++++ Excerpted text ++++
Catalytic activity of various Sn-β catalysts prepared by SSI, and containing different Sn contents, for the isomerization of glucose. Reaction conditions: 110 °C, 0.5 h, 10 wt % glucose solution (±0.61 m); glucose/Sn molar ratio of 50.

Table 2.

Glucose conversion (X), fructose and mannose yields (Y), and carbon balances (C) obtained during catalytic isomerization with various SSI Sn-β samples. Data is presented close to iso-conversion^[a]

Catalyst	Time [min]	XGluc [%]	YFru [%]	YMan [%]	Cbal [%]
2 Sn-β	10	22.3	16.4	4.4	98.6
5 Sn-β	10	22.9	15.1	3.2	95.4
8 Sn-β	10	20.0	13.1	2.9	96.0
10 Sn-β	15	20.1	13.8	3.1	96.7

[a] Reaction conditions: 110 °C, 0.5 h, 10 wt % glucose solution (±0.62 m); glucose/Sn molar ratio of 50.

To gain further insight into this decrease in activity at elevated Sn content, we calculated the initial TOF per mole of Sn in each SSI Sn-β catalyst for both catalytic reactions. Given the difficulties associated with sampling such rapid catalytic processes at such short time intervals, the experimental errors determined for these samples is considerably higher (±10 %) than those experienced during most of our catalytic protocols (typically ±5 %). Nevertheless, it is clear from Figure 4 that as Sn loading increases above ±5 wt %, there is a considerable decrease in TOF, strongly indicating that inactive Sn^IV sites are present in the higher loaded materials. Indeed, as the TOF of the 10 wt % sample in both cases is approximately one half of that of the 5 wt % sample, there are strong indications that potentially all of the additional Sn loading in the higher loaded materials is present in a catalytically inactive, extraframework form, or that the additional Sn loading decreases activity by other means, for example, loss of micropore access, as described above.
++++
Can you sum up the excerpt on Sn-β catalysts for glucose isomerization in two sentences?
++++ Supplied data ++++
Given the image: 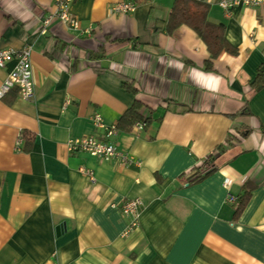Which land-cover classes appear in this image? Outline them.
<instances>
[{"label": "crops", "instance_id": "crops-1", "mask_svg": "<svg viewBox=\"0 0 264 264\" xmlns=\"http://www.w3.org/2000/svg\"><path fill=\"white\" fill-rule=\"evenodd\" d=\"M120 1L130 0H76L91 33L56 20L43 35L55 0H0V50L32 45L35 84L30 100L16 89L0 98V264H264V88L251 85L264 71V4L229 16L207 3L238 49L207 70L203 38L187 24L168 30L175 0L113 12ZM15 64L0 68V86ZM136 100L150 123L114 139L135 163L70 150L74 138L103 136L95 113L118 125ZM207 162L216 171L206 179L180 180ZM246 187L234 220L227 195ZM136 197L130 229L120 203Z\"/></svg>", "mask_w": 264, "mask_h": 264}, {"label": "built area", "instance_id": "built-area-1", "mask_svg": "<svg viewBox=\"0 0 264 264\" xmlns=\"http://www.w3.org/2000/svg\"><path fill=\"white\" fill-rule=\"evenodd\" d=\"M76 0H55L56 10L48 15L44 16L41 20L40 34H46L49 31V26L56 20H60L66 23L70 28L79 30L83 34H90L91 28L82 29L80 19L72 12L71 6ZM205 2H211V0H201ZM216 3L225 11L227 15L233 12L237 6H257L264 4V0H216ZM137 3L135 1H120L113 3L111 9L113 12H133L136 10ZM33 47L30 44H26L20 50L14 49H2L0 50V68H4L13 60L16 61L13 69L8 73V76L0 86V98H3L11 90L16 89L19 96L26 100H30L34 97L35 84L32 67V52ZM69 103V100H68ZM93 121L96 126L104 130L102 137L95 135H84L78 138H74L69 142V148L72 151H84L88 152L92 156L105 160H111L120 158L123 163L131 164L135 163L136 159L127 153L121 152L117 143L114 141L117 136L118 128L116 124H107L104 121L103 116L100 113H95ZM145 124L138 121L134 124V129L140 131L144 128ZM22 132H20L21 134ZM23 137H18L17 143L20 144ZM218 150L214 151L210 156H214ZM208 161V160H207ZM210 162L205 163V166L201 167L200 173L212 168ZM80 170L90 179L95 178L94 171L91 168L82 166ZM188 185V182H185ZM230 204L237 203L236 194L230 192L226 199ZM143 200L140 197L129 198L120 203L121 211L124 215L130 218L129 227L134 229L140 223L141 208Z\"/></svg>", "mask_w": 264, "mask_h": 264}, {"label": "trees", "instance_id": "trees-1", "mask_svg": "<svg viewBox=\"0 0 264 264\" xmlns=\"http://www.w3.org/2000/svg\"><path fill=\"white\" fill-rule=\"evenodd\" d=\"M208 2L201 0H175L171 8L167 27L171 32L178 26L182 24H187L192 27L207 44L210 51V58L206 61L205 69H213V60L218 57L222 51H228L232 54L238 52L237 47L231 45L226 39V25L224 23H216L209 19ZM252 87L255 90L264 88V71L259 70L251 82ZM143 104L136 100L132 106L125 111V113L120 117L118 125L116 124L118 130L130 131L138 121L143 122L145 125L150 123L151 116L144 115L142 113ZM245 108V107H244ZM149 112H152L151 110ZM236 140L234 135H232L228 141ZM205 166V163L196 165L188 172L180 176V180L183 182H188V184L198 183L206 179L211 173L216 171L213 166L204 173H200L201 167ZM253 187H246L240 195L237 196V203L233 204L235 208L234 220H238L248 202L251 199Z\"/></svg>", "mask_w": 264, "mask_h": 264}]
</instances>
++++
Response below
The excerpt reports glucose conversion, fructose and mannose yields, and carbon balances for Sn-β catalysts prepared by SSI with different Sn contents, tested at 110 °C with a glucose/Sn molar ratio of 50. The initial TOF per mole of Sn drops considerably at higher Sn loadings, and because the 10 wt % sample reaches about half the TOF of the 5 wt % sample, the added Sn may be a catalytically inactive extraframework form or may lower activity by other means, such as loss of micropore access.